The applicant complains under Article 5 § 3 of the Convention that from 27 September 2007 until 4 December 2007 he was kept in pre-trial detention without adequate justification, or in the alternative, that the pertinent decision of the Regional Court gave insufficient reasons .

QUESTIONS TO THE PARTIES

1. Upon resumption of the trial (on 25 September 2005), when was the applicant taken back into detention? The parties are requested to submit any relevant documents.

2 . The parties are requested to submit the following documents in order to complete the Court ’ s case file:

2a. Copies of the Regional Court ’ s periodic orders for the prolongation of the applicant ’ s extended detention on remand, given between 11 April 2006 and 7 May 2007;

2b.

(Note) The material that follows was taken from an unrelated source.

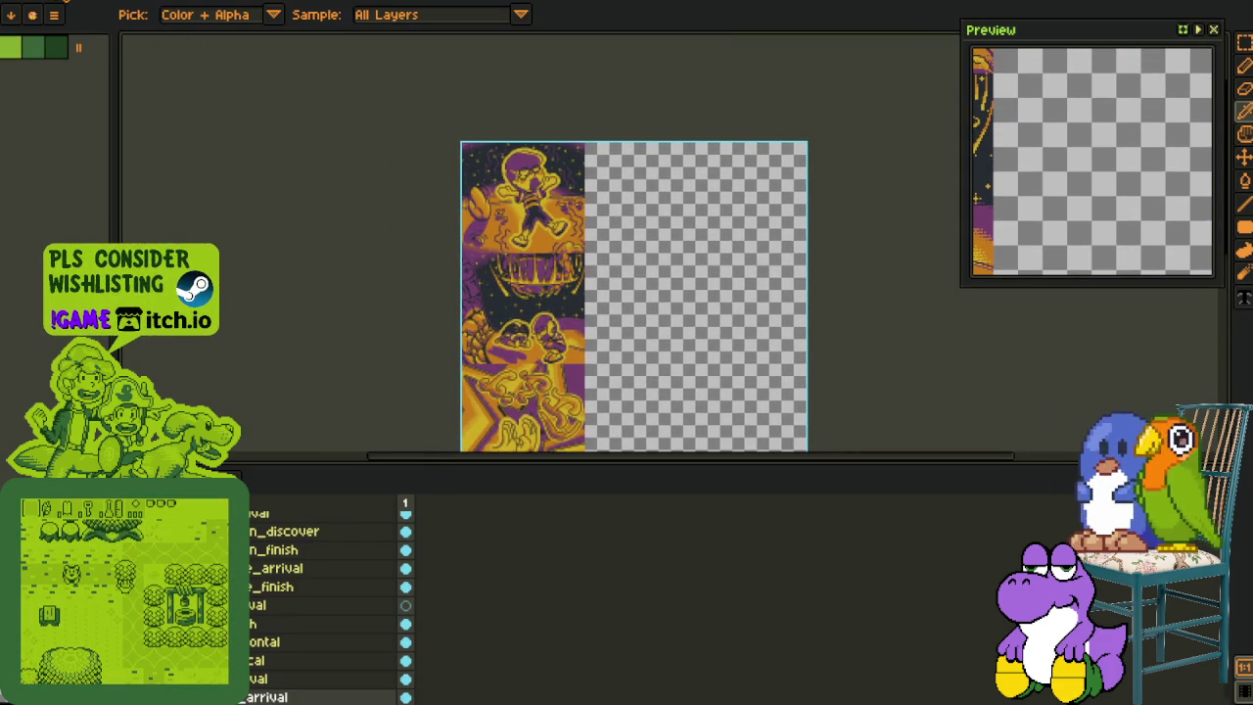
pyautogui.press('ctrl+Tab')
pyautogui.click(54, 14)
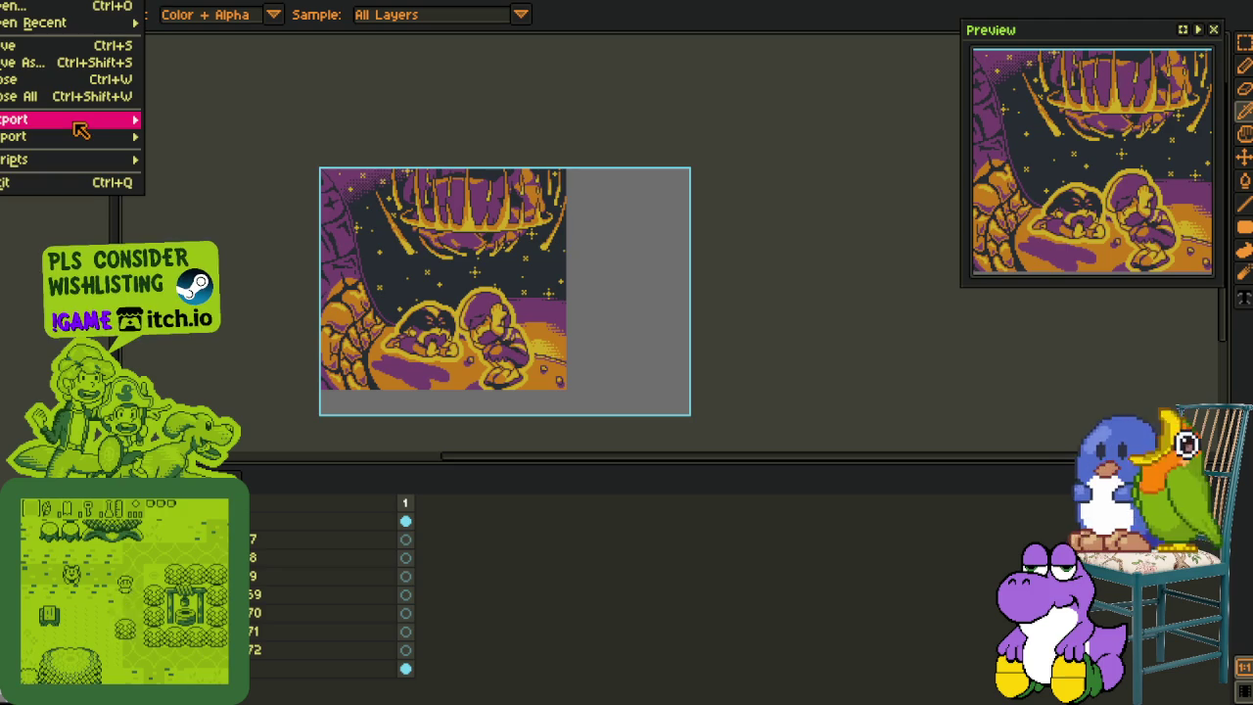
# Step: Export the pebble scene as a spritesheet and copy its whole image to the clipboard
pyautogui.click(284, 136)
pyautogui.click(627, 692)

A copy of the applicant ’ s appeal against the extension order of 11 April 2006;

2c. Copies of the document or documents reflecting the applicant ’ s counsel ’ s further request on 15 November 2007 for the lifting or, in the alternative, the suspension of the pre-trial detention order and the refusal thereof;

2d. Copies of the Regional Court ’ s judgment of 21 December 2007 and of any judgments given on appeal ( hoger beroep ) or appeal on points of law ( cassatie ).

3 . Was the applicant ’ s pre-trial detention between 25 September 2007 and 4 December 2007 justified under Article 5 § 1 (c) of the Convention?

In particular, were the grounds stated by the Regional Court sufficient?